Energizer Resources Announces Private Placement Equity Financing
Energizer Resources Inc. (TSX: EGZ) (OTCQX: ENZR) (WKN: A1CXW3) (“Energizer” or the “Company”)
announces the initiation of a best-efforts agency private placement offering (the “Offering”) of up to 37,500,000 special warrants of the Company (“Special Warrants”) at a price of C$0.12 per Special Warrant, representing aggregate gross proceeds of up to C$4,500,000. Subscribers have the option to settle in US currency with the applicable exchange rate being applied.
Each Special Warrant entitles the holder to acquire, for no additional consideration, one unit (“Unit”) of Energizer, with each Unit comprised of one common share (“Common Share”) of Energizer and one-half of one common share purchase warrant (each whole common share purchase warrant a “Warrant”) of Energizer. Each full Warrant will entitle the holder thereof to purchase one Common Share of Energizer at a price of US$0.14 per Common Share, for a period of 36 months following the Closing Date.
The Special Warrants will be deemed to be exercised without payment of additional consideration or further action, on the earlier of: (i) the third business day following the day upon which the Issuer obtains a receipt for a final prospectus (the “Final Prospectus”) qualifying the underlying Common Shares, the underlying Warrants, and the common shares underlying the Warrants (collectively the “Underlying Securities”) from the securities regulatory authority in each jurisdiction in which Special Warrants are sold under the Offering (and further provided that the Company has filed (and has in effect) a resale registration statement (the “Registration Statement”) in the United States with the Securities and Exchange Commission relating to the Underlying Securities; and (ii) that date that is six months following the closing of the Offering.
The Company shall use its commercially reasonable efforts to (i) file and obtain a receipt for the Final Prospectus and (ii) file (and have in effect) the Registration Statement as soon as reasonably practicable.
If the Company fails to obtain a final receipt for the Final Prospectus and file (and have in effect) the Registration Statement within 90 days following the closing of the Offering, the holders of Special Warrants will be entitled to receive 1.1 Common Shares (instead of one Common Share) and 0.55 of a Warrant (instead of 0.5 of a Warrant) on the deemed exercise of the Special Warrants.
In addition, the Agents (defined below) have been granted an option, exercisable at any time up until the closing of the Offering to sell an additional 7,500,000 Special Warrants for additional gross proceeds of up to C$900,000.
The Offering will be co-led by two Agents and may include a selling group. The Offering is being made on a best efforts agency basis and is expected to close on or about March 16, 2015. Completion of the Offering remains subject to approval of the applicable regulatory authorities, including the Toronto Stock Exchange. The Agents will be paid a cash commission in connection with the Offering equal to 7% of gross proceeds.
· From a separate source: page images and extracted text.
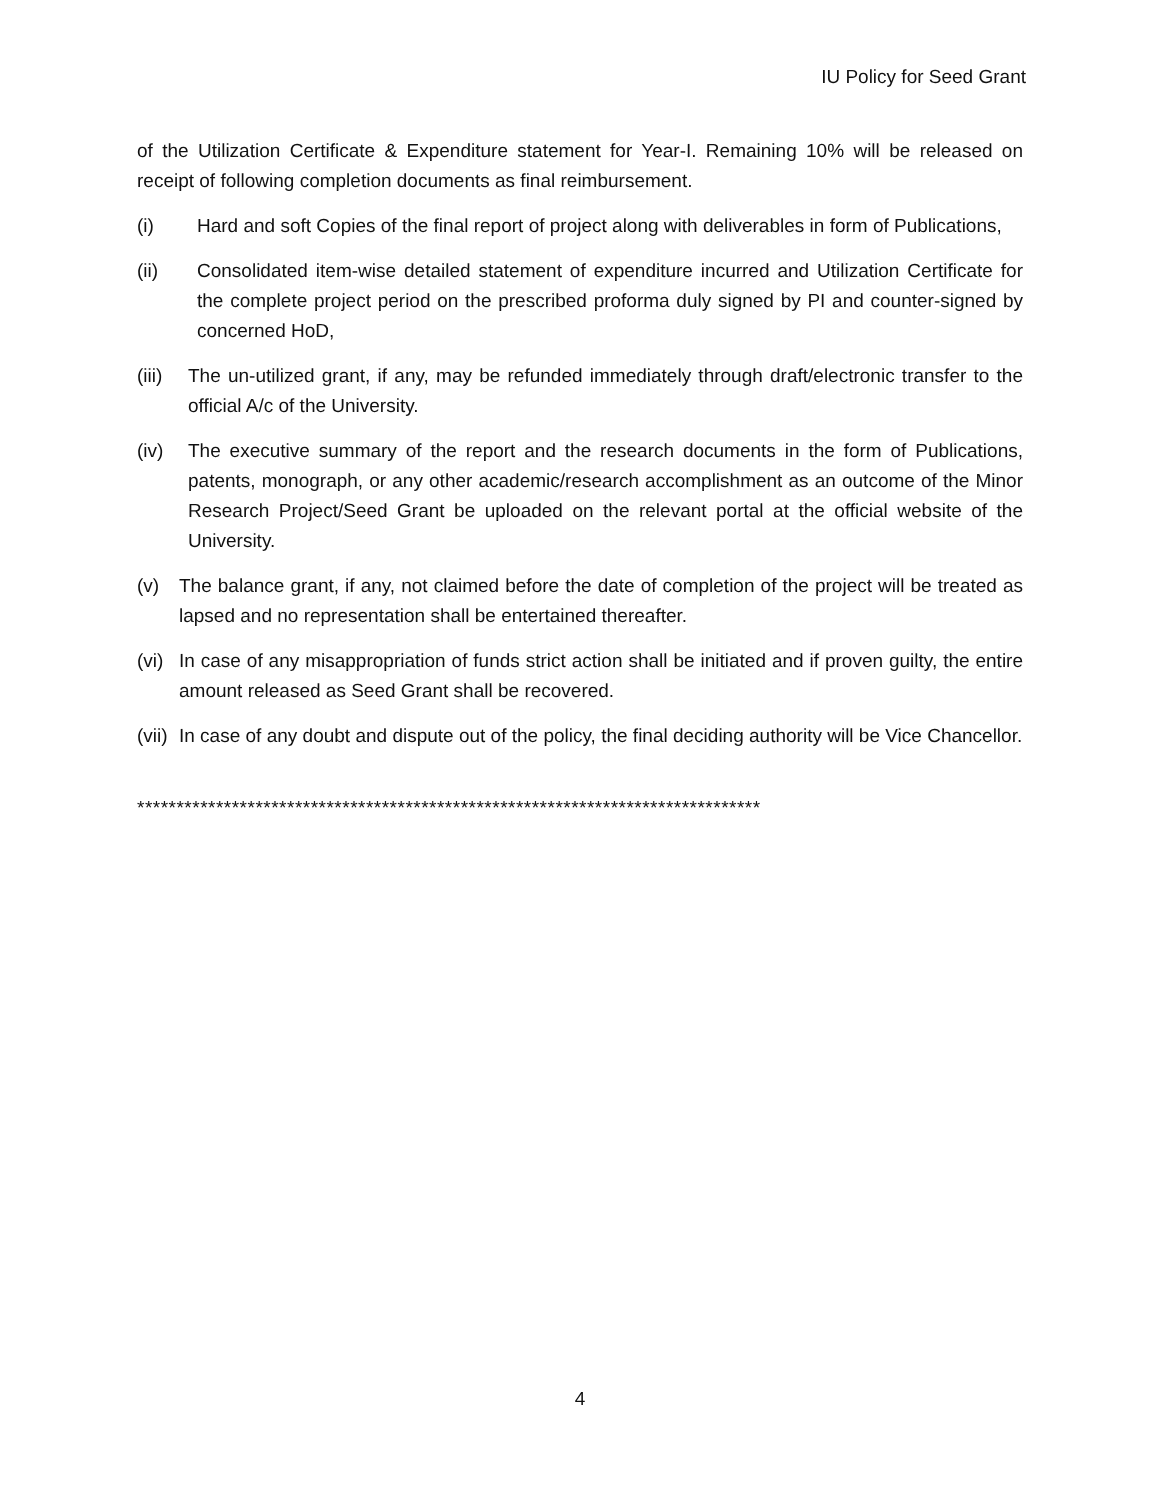IU Policy for Seed Grant
of the Utilization Certificate & Expenditure statement for Year-I. Remaining 10% will be released on receipt of following completion documents as final reimbursement.
(i) Hard and soft Copies of the final report of project along with deliverables in form of Publications,
(ii) Consolidated item-wise detailed statement of expenditure incurred and Utilization Certificate for the complete project period on the prescribed proforma duly signed by PI and counter-signed by concerned HoD,
(iii) The un-utilized grant, if any, may be refunded immediately through draft/electronic transfer to the official A/c of the University.
(iv) The executive summary of the report and the research documents in the form of Publications, patents, monograph, or any other academic/research accomplishment as an outcome of the Minor Research Project/Seed Grant be uploaded on the relevant portal at the official website of the University.
(v) The balance grant, if any, not claimed before the date of completion of the project will be treated as lapsed and no representation shall be entertained thereafter.
(vi) In case of any misappropriation of funds strict action shall be initiated and if proven guilty, the entire amount released as Seed Grant shall be recovered.
(vii) In case of any doubt and dispute out of the policy, the final deciding authority will be Vice Chancellor.
*******************************************************************************
4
Building on the Company’s achievement of completing its positive Feasibility Study (“FS”) for its 100%-owned Molo graphite deposit in southern Madagascar announced on February 5, 2015, the net proceeds of the Offering will be used to further advance the Molo project. This will include the acceleration of certain facets of the project that are generally undertaken after the initial completion of a FS such as additional detailed engineering work and sensitivity analysis to ascertain further optimization of both Capital Expenditures and Operating Expenses. Part of the proceeds may also be used to conduct site visits with potential strategic partners, for required property related payments and for general working capital requirements.
From the date of issue, subject to the receipt of a Final Prospectus in all qualifying jurisdictions and the filing and effectiveness of the Registration Statement, (i) the Special Warrants and the underlying Common Shares and underlying Warrants will be subject to a minimum six-month hold period as required by U.S. securities laws, and will also be subject to a four-month and one day hold period (which will run concurrently with the six-month hold period) as required by Canadian securities laws and (ii) the common shares underlying the Warrants will be subject to additional hold periods that shall commence on the date the Underlying Warrants are exercised.
This news release does not constitute an offer to sell or a solicitation of an offer to buy the securities described herein, nor shall there be any sale of these securities in any state or jurisdiction in which such an offer, solicitation or sale would be unlawful prior to registration or qualification under the securities laws of any such jurisdiction. The securities offered have not been registered under the U.S. Securities Act of 1933, as amended, or any other securities laws and may not be offered or sold in the United States absent registration or an applicable exemption from registration requirements.
ABOUT ENERGIZER RESOURCES
Energizer Resources is a mineral exploration and mine development company based in Toronto, Canada, that is developing its 100%-owned, flagship Molo Graphite Project in southern Madagascar.